Plus largement, il faut utiliser les compétences métier plus largement, structurellement impliquer des entreprises au-delà de leur cœur de métier.

GdS : Vous avez évoqué le rôle des organisateurs et des parcs, qu’en est-il des exposants ?

JSC : Les exposants sont le rouage essentiel de toute la filière. Lors de ma dernière discussion avec madame la députée Corinne Vignon, très impliquée sur le sujet évènementiel et très bon porte-parole auprès du gouvernement, j’ai insisté sur le fait que la relance passera directement ou indirectement par eux car ce sont leur financement qui font vivre tout le monde. Les exposants fidèles, les reconquêtes ou les nouveaux doivent être valorisés et aidés pour venir, et pas seulement leur donner l’occasion de se rencontrer une seule fois par an. Il ne faut jamais perdre de vue que l’exposant vient pour vendre, et sans arrêt se remettre en question pour réfléchir à ce qu’on leur apporte vraiment. Si on veut pérenniser un salon, je suis convaincu qu’il faut impliquer davantage les exposants pour mieux ressentir leurs besoins et mieux les accompagner. Cela permet aussi de minimiser la marge d’erreur, particulièrement pour les événements grand-public. On doit passer d’une relation de clients à celle de partenaires autour d’une relation plus inclusive : on fait ensemble. Je suis très optimiste sur la capacité d’un organisateur à créer un board avec des exposants et des partenaires afin de définir les meilleures dates du salon (par exemple), les thématiques, le découpage de l’exposition…

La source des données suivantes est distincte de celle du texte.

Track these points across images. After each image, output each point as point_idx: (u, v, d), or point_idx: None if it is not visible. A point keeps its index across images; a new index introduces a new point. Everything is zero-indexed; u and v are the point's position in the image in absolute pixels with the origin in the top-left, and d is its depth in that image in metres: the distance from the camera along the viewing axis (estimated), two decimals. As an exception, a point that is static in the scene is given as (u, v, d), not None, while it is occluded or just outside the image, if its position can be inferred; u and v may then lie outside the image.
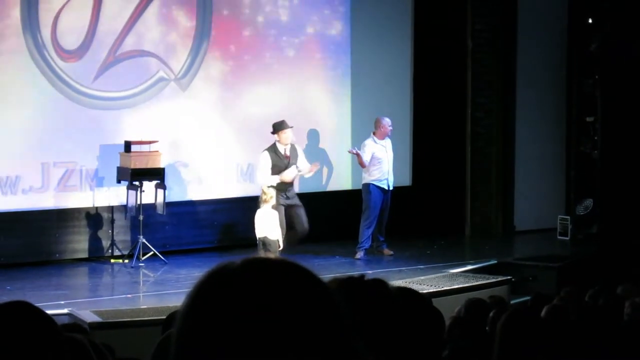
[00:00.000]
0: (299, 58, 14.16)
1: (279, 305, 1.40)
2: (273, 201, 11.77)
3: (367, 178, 13.27)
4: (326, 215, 13.09)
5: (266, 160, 12.34)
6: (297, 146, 12.62)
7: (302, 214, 12.21)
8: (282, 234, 11.87)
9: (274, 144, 12.42)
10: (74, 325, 6.01)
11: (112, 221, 13.04)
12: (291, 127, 12.39)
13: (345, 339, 1.43)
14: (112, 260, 12.86)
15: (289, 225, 12.26)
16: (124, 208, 12.81)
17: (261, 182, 12.28)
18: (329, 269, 11.96)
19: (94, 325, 8.98)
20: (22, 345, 2.20)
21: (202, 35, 13.54)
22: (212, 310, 1.42)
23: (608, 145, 14.08)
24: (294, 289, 1.43)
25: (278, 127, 12.37)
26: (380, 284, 2.51)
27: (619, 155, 13.79)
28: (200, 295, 1.45)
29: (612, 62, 13.88)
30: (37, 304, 2.50)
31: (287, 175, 12.29)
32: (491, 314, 6.15)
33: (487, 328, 6.08)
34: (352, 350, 1.44)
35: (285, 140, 12.35)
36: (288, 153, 12.35)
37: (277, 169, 12.32)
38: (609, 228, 13.83)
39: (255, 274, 1.44)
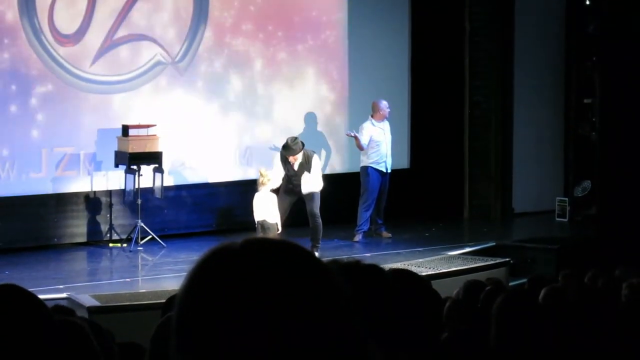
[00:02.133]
0: (297, 41, 14.13)
1: (279, 286, 1.40)
2: (271, 184, 11.74)
3: (366, 161, 13.26)
4: (324, 198, 13.06)
5: (277, 166, 12.19)
6: (314, 160, 12.13)
7: (308, 199, 12.14)
8: (281, 219, 11.83)
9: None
10: (63, 308, 5.97)
11: (111, 205, 13.04)
12: (297, 152, 11.96)
13: (346, 319, 1.43)
14: (111, 245, 12.87)
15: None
16: (122, 192, 12.81)
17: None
18: (328, 252, 11.98)
19: (93, 310, 8.98)
20: (8, 328, 2.19)
21: (199, 18, 13.51)
22: (212, 291, 1.41)
23: (606, 127, 14.06)
24: (295, 270, 1.43)
25: (283, 148, 12.23)
26: (376, 270, 2.51)
27: (617, 137, 13.77)
28: (200, 275, 1.45)
29: (610, 43, 13.85)
30: (35, 289, 2.50)
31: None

En conclusion, Je suis très optimiste sur la capacité des Foires et des gens formidables à fédérer toute l’énergie pour rebondir !
Je profite également de votre question pour saluer le remarquable travail des syndicats comme Unimev, Crealians, Prestalians qui œuvrent chaque jour depuis le début de la pandémie pour faire reconnaitre la profession, l’aider et envisager le futur. Petit clin d’œil amical également à l’UMENA (Union des Métiers de l’Evénementiel en Nouvelle Aquitaine) dont j’ai pu assister à la naissance avec la belle et professionnelle initiative fédératrice de Fabrice Guérineau.

L’équipe de la Gazette des Salons est heureuse de vous annoncer que Jean-Stéphane Cantero publiera régulièrement des chroniques ici.